La « démocratie représentative » exigeait l'écrasement préalable de la classe ouvrière ; elle a modifié le terrain de la lutte politique. Le parlement étant placé sur le devant de la scène politique, la scission entre réformistes et révolutionnaires au sein du mouvement ouvrier devint inévitable et en vint à dominer les débats. En Angleterre, le syndicats a évolué vers la forme de syndicats, qui ont eu une évolution lente dans leurs revendications. La durée du travail a diminué, le pouvoir d'achat des salariés a augmenté, mais la situation dans les quartiers populaires reste très précaire. Au syndicats Les associations anglaises ont été reconnues comme syndicats de la classe ouvrière précisément en 1871. En termes de droits politique Pour les ouvriers, les conquêtes sont plus lentes : ce n'est qu'avec la réforme électorale de Benjamin Disraeli (1867) et plus tard avec la réforme parlementaire de William Gladstone (1884), que la majorité des ouvriers anglais obtiennent le droit de suffrage. De l'autre côté de la Manche, la vague de la Commune se fait encore sentir, même de manière tacite ou implicite. Aux élections françaises de 1876, les républicains l'emportent sur les monarchistes. En 1879, le républicain Jules Grévy est réélu président ; des républicains, parmi lesquels de nombreux francs-maçons, unis pour combattre le clergé ; non seulement ils avaient l'intention de supprimer l'éducation des congrégations, mais aussi de faire des écoles laïques, gratuites et obligatoires la base du régime politique. Les destructeurs de la Commune devaient adopter une partie de leur programme pour gouverner le pays où les contradictions de classe s'étaient manifestées le plus ouvertement et le plus vivement : commencée en France, la politique d'expropriation « démocratique » du potentiel révolutionnaire de la classe ouvrière était un processus de portée mondiale. .
*Osvaldo Coggiola Il est professeur au département d'histoire de l'USP. Auteur, entre autres livres, de Histoire et Révolution (Shaman).
notes
[I] Pierre Luquet, André Dunois et al. La Commune de Paris. Rio de Janeiro, Laemmert, 1968.

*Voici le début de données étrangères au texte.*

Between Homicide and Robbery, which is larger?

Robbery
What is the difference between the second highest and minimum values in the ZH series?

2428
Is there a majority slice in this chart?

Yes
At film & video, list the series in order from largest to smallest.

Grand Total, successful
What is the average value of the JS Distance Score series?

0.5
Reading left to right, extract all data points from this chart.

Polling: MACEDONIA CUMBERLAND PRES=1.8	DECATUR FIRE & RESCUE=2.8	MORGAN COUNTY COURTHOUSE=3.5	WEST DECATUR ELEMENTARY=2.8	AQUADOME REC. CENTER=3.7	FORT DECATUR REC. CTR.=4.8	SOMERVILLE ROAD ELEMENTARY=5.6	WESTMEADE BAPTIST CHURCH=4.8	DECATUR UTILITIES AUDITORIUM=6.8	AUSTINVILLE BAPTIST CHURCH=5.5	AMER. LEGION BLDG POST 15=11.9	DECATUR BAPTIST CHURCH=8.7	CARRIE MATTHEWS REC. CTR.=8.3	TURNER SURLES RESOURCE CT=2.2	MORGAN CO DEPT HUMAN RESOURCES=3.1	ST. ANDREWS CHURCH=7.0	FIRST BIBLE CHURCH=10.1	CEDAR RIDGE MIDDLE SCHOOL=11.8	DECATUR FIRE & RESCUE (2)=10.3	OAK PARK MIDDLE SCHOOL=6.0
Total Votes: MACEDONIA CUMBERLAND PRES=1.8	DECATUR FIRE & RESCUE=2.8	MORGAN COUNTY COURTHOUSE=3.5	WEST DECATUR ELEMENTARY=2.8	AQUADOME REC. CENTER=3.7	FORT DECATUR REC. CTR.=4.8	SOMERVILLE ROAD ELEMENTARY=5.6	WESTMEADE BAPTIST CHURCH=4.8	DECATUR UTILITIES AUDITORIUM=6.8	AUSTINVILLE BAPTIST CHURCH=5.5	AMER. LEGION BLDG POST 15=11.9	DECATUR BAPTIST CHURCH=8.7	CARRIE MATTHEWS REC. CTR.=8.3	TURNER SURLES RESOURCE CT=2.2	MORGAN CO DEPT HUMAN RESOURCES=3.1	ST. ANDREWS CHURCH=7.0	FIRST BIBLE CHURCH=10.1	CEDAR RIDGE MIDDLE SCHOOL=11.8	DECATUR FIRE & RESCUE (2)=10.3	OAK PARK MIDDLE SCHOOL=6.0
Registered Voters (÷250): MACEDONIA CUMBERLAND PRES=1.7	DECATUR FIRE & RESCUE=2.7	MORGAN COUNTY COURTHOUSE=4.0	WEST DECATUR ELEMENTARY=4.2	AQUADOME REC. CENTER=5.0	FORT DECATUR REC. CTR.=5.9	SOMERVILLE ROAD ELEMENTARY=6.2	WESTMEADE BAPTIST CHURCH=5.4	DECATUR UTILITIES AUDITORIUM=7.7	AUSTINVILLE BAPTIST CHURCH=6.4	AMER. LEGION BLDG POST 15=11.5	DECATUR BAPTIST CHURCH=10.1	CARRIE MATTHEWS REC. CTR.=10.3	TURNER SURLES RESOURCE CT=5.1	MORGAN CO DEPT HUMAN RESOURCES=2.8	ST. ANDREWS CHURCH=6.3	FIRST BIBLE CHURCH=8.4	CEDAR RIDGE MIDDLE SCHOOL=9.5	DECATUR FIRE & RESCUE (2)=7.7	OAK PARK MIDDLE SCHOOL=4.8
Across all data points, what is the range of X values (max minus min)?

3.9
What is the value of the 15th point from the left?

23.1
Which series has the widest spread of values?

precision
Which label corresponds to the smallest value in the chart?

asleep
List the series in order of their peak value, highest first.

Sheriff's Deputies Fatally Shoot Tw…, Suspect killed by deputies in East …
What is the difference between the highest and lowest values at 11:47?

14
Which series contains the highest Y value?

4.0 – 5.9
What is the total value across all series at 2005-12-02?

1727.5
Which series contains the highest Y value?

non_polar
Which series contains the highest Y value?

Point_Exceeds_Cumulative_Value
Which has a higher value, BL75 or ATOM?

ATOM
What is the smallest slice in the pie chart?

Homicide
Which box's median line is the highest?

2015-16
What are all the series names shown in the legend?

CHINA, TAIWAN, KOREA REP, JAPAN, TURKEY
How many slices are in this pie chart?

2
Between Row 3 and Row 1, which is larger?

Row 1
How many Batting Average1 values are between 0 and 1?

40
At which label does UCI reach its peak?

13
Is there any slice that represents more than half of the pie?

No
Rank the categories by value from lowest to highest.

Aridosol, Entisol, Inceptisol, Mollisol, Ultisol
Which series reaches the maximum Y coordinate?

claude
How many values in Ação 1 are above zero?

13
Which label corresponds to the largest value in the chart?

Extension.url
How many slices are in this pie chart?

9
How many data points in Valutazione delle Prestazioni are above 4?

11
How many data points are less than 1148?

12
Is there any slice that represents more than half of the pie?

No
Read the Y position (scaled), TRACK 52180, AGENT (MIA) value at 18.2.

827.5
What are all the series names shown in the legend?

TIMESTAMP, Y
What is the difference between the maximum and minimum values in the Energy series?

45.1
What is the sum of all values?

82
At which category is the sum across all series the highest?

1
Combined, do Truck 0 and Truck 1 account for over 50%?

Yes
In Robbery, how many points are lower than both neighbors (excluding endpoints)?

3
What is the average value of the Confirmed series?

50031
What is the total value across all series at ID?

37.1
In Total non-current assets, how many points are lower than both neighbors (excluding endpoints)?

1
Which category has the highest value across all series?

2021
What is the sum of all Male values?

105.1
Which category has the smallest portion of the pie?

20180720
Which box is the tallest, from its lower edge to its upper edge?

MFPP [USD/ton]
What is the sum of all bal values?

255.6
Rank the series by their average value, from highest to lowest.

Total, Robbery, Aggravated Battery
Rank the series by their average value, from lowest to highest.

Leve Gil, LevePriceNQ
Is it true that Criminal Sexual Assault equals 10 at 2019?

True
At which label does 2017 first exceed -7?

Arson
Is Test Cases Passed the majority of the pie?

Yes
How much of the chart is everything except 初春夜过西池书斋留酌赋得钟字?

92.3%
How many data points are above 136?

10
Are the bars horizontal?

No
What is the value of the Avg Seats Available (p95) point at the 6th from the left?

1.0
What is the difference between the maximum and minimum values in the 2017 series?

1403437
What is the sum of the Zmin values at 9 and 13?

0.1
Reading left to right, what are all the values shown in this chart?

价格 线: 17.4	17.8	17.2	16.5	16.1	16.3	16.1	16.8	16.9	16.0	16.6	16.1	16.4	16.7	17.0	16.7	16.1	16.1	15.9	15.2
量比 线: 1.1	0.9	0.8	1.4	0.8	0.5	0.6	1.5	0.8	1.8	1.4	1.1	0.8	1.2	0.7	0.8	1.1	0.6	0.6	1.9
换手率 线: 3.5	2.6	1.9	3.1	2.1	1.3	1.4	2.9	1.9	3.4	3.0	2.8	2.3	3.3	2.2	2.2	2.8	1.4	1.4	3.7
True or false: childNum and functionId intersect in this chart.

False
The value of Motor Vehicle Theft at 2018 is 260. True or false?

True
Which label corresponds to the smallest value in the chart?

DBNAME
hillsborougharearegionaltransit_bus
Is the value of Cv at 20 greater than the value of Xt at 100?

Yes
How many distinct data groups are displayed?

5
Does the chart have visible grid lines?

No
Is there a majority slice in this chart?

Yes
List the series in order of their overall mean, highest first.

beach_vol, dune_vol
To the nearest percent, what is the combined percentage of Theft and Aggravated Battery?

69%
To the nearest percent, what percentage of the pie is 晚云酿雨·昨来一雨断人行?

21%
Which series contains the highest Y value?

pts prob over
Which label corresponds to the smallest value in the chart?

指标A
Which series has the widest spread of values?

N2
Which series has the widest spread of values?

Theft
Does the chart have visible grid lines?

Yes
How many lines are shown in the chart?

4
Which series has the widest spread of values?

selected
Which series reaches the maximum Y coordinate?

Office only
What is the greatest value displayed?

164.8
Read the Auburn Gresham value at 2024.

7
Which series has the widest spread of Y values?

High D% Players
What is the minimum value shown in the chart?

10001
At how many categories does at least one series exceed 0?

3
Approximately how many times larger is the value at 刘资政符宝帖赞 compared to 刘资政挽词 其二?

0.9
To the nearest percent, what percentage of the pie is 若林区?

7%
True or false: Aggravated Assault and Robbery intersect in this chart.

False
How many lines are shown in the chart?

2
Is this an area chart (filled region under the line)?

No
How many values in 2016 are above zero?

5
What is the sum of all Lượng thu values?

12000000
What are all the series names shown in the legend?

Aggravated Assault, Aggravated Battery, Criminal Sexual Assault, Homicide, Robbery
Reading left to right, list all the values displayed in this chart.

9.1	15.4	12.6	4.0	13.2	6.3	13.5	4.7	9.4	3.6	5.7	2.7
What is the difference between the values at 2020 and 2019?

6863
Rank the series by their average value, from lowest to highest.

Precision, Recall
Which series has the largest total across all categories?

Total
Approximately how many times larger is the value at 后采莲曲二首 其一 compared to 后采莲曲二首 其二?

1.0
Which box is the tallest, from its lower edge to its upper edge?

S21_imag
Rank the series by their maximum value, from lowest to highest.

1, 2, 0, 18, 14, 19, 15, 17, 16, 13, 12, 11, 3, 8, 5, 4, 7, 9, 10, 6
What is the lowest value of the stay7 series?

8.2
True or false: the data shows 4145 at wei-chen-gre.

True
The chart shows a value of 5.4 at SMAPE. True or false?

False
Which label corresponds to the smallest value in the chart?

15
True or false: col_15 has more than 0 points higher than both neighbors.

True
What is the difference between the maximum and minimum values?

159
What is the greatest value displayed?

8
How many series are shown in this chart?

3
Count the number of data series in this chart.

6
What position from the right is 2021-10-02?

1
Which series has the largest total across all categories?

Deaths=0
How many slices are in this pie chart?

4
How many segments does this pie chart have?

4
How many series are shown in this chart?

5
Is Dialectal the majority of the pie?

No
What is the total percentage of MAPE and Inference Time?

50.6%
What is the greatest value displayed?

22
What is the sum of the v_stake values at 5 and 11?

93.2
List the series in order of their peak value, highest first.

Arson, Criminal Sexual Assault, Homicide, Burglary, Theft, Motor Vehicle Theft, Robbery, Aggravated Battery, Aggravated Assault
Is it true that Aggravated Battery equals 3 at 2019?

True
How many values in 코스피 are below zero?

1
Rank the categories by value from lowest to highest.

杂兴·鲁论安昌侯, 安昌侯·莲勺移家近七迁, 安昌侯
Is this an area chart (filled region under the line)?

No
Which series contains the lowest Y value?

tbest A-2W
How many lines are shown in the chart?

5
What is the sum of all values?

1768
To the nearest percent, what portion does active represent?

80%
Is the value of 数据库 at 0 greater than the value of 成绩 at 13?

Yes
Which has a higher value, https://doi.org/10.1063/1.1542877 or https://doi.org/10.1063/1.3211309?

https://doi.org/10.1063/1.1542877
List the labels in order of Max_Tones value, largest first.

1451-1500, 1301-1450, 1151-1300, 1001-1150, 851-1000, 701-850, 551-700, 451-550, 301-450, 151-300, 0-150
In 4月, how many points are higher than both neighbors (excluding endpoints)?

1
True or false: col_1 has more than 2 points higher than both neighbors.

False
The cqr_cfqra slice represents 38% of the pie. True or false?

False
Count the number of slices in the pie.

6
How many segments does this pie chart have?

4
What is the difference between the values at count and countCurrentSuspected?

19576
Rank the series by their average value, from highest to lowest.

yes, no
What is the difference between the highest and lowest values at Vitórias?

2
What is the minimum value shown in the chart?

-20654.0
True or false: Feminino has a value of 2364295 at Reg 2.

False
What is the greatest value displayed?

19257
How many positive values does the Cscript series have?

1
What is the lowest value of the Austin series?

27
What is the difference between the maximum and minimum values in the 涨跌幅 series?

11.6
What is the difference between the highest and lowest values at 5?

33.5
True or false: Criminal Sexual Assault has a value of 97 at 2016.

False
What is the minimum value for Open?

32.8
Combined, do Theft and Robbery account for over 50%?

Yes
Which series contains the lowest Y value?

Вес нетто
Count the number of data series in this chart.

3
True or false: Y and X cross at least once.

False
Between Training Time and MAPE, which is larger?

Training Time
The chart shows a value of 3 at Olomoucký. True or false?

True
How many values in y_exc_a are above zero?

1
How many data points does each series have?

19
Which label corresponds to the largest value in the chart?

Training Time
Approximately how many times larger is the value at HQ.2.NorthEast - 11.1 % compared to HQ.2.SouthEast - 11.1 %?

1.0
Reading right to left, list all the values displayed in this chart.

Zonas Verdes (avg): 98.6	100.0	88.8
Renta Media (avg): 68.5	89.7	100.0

[Ii] « L'éducation communiste », dépassant les contradictions de la société de classes, doit être « intellectuelle, physique et polytechnique » : cette dernière doit être à la fois théorique (« transmettre les principes généraux de tous les processus de production ») et pratique (« initiation à l'utilisation pratique et maniement des instruments de base de toutes les branches de travail'). Cette double formation était considérée comme indispensable pour que les ouvriers maîtrisent les bases scientifiques de la technologie, ce qui leur permettrait d'organiser et de contrôler la production une fois le pouvoir politique conquis (sous la domination de la bourgeoisie, ils n'avaient que "l'ombre de l'éducation professionnelle").
[Iii] Prosper-Olivier Lissagaray. Histoire de la Commune de 1871. Paris, François Maspero, 1983.
[Iv] Dans : Raoul Dubois. à l'Assaut du Ciel. La Commune racontée. Paris, Les Éditions Ouvrières, 1991.
[V] Prosper-Olivier Lissagaray. Op.Cit.
[Vi] Cluseret-Roussel. La Commune et la Question Militaire. Paris, UGE, 1975.
[Vii] Guy Debord. 14 thèses sur la Commune de Paris. Internationale Situationniste N° 7, Paris, avril 1962.
[Viii] apud Alexandre Cabral. Notes du XIXe siècle. Lousã, Platano Edtora, 1973.
[Ix] Jorge Luis Borges était un lecteur régulier de Blanqui, en qui il reconnaissait une source d'inspiration.
[X] Tony Judt. Un passé imparfait. Paris, Fayard, 1992.
[xi] Guy Thuillier. Bureaucratie et Bureaucrates en France au XIXè Siècle. Genève, Droz, 1980. En 1930, le « boa constrictor » était passé à sept fonctionnaires pour cent habitants, enfants compris. Alfred Sauvy. La bureaucratie. Buenos Aires, Eudeba, 1976.
[xii] Miklos Molnár. La pente du I International. Madrid, Édicuse, 1974.
[xiii] Umberto Calamita. Il est temps de ciliegie. La contradiction n° 135, Rome, avril-juin 2011.